Since then I have seen multiple projects which were supposedly agile that seem to have not heard of the first principle, early and continuous delivery of valuable software. One failure mode is to spend a lot of time in the project initiation activities, or gathering and documenting all requirements before starting to deliver software. Another, probably worse failure mode is to develop a framework for delivering the application, with the thought that this will make the eventual delivery of the application faster.
My take is that it is OK to invest in framework development, but not to do it as part of delivering business value in a project. The problem is similar to what used to happen in the early days of OO projects. The team would spend too much time building a framework that in the end turned out not to help the overall project, but added a lot of delivery risk.

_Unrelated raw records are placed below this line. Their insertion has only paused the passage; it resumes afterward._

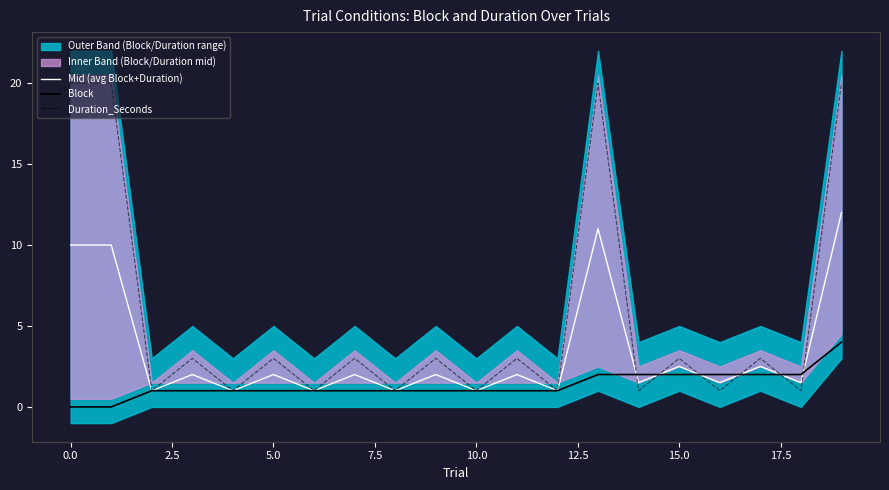

What is the lowest value of the Mid (avg Block+Duration) series?

1.0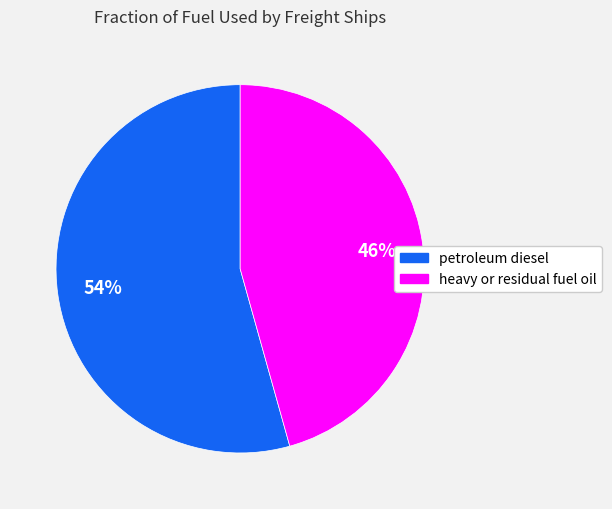

Does petroleum diesel account for over 50% of the chart?

Yes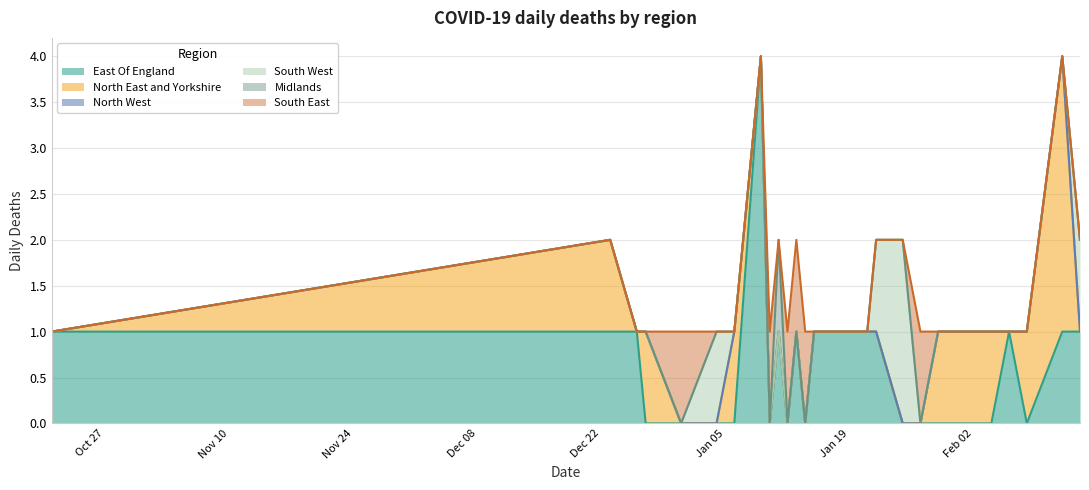

List the series in order of their peak value, lowest first.

North West, Midlands, South East, South West, North East and Yorkshire, East Of England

If a company has money and people to burn, then it can make sense to either extract a framework from an existing application or speculatively create a framework. But this must be treated as an investment and must not be on the critical path for any real project until it has been proven out.
For normal projects, it is OK to spend one or two iterations at the start to build up some infrastructure and components for use, but after three iterations the project should be delivering real features to the user community. If you manage to go ten iterations without delivering customer value, the project is not agile, even if it is doing some of the agile ceremonies.